Tucano quer explicações de presidente por ironizar a agressão sofrida por ele; Serra volta amanhã para o Rio de Janeiro

Em encontro com lideranças da região de Araraquara, no interior paulista, candidato à Presidência pelo PSDB José Serra , cobrou do presidente Luiz Inácio Lula da Silva uma retratação sobre suas declarações ironizando as agressões sofridas por ele no Rio de Janeiro na última quarta-feira. “O próprio SBT ontem reviu aquela confusão a que tinha chegado. Puxa vida, se ele (Lula) estava baseado no SBT...”, lamentou ele.

Serra afirmou que não viu a reportagem do SBT, na qual foi veiculada a versão de somente um objeto alvejando a cabeça do candidato. Ontem, a emissora mostrou que foram dois objetos em dois momentos diferentes que atingiram o candidato. “Foi uma posição correta e corajosa do SBT de mostrar isso”, concluiu.

Em seguida ele esclareceu que não foi a reportagem do SBT que ironizou o acontecimento, mas sim as declarações de Lula, que o comparou ao goleiro ao ex-goleiro da seleção chilena de futebol Roberto Rojas. Em 3 de setembro de 1989, durante uma partida entre Chile e Brasil no Maracanã, o chileno simulou que havia sido atingido por um sinalizador e se jogou no chão sangrando. Rojas, na verdade, havia cortado o próprio rosto com uma lâmina de barbear que escondia na luva. Mais tarde, foi banido do futebol pela FIFA devido ao incidente.

O candidato tucano, que amanhã irá novamente ao Rio de Janeiro para um encontro com artistas na praia de Copacabana, afirmou que não tomou providências extras sobre a segurança, mas voltou a lamentar a interferência de petistas em seus atos de campanha.

Manifestante é detido durante comício da campanha de José Serra, em Araraquara (SP)
Agência Estado
Manifestante é detido durante comício da campanha de José Serra, em Araraquara (SP)
Invasão no palanque
José Serra dividiu o palanque com o governador eleito de São Paulo Geraldo Alckmin (PSDB), o atual governador Alberto Goldman (PSDB), o senador eleito Aloysio Nunes (PSDB) e o prefeito de Araraquara, Marcelo Barbieri (PMDB), além de lideranças locais. Durante discurso, enquanto Alckmin chamava o PT de “arrogante”, um manifestante invadiu o palco apresentando-se como funcionário da Secretaria Estadual de Educação e protestando contra a política educacional do PSDB. O manifestante foi removido por seguranças.
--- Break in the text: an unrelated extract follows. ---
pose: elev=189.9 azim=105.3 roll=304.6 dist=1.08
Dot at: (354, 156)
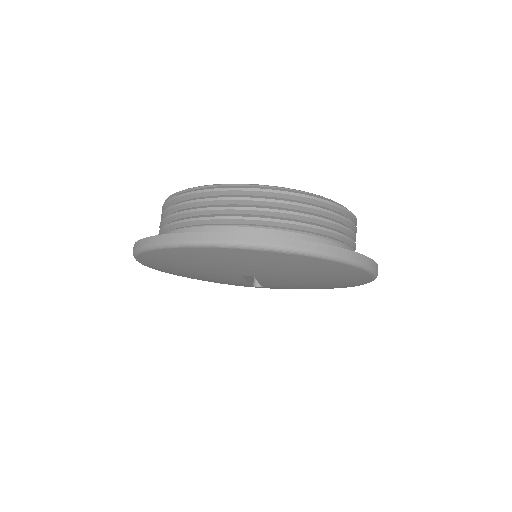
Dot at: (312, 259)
Sobre o episódio, Serra esbravejou: “Imagina só entrar um petista para agitar à procura de encrenca. Nós jamais faríamos isso”, disse. Aloysio Nunes também comentou a invasão: “Veja esse jovem provocador. Passaria pela cabeça de algum de nós invadirmos a casa dele para provocar? Não faz parte da nossa cultura”. Aloysio afirmou ainda que os petistas “substituem a troca de argumento por porrada no adversário” e alertou a militância tucana de que o Brasil pode se transformar em um “chavismo vagabundo”. O senador eleito classificou ainda esses manifestantes de “tropa de choque fascista”.

O governador Alberto Goldman aproveitou o ensejo e reforçou o discurso anti-PT. “O PT é o novo Arena da ditadura”, em referência clara ao partido de direita que comandou a ditadura no Brasil. Na opinião de Goldman, os petistas só pensam em “poder, dinheiro e atuam com corrupção”.

PMDB
O prefeito Marcelo Barbieri (PMDB) expôs o racha dentro do PMDB paulista. Entre as duas principais lideranças Orestes Quércia, que é a favor da candidatura de Serra e Michel Temer, candidato a vice-presidente na chapa de Dilma Rousseff. “Quem representa o PMDB de São Paulo é Orestes Quércia e mais ninguém”, reafirmou o prefeito, que organizou o evento. Quércia não esteve presente mas enviou uma carta de apoio a Serra por meio de sua filha, Andreia Quércia, que também participou do encontro.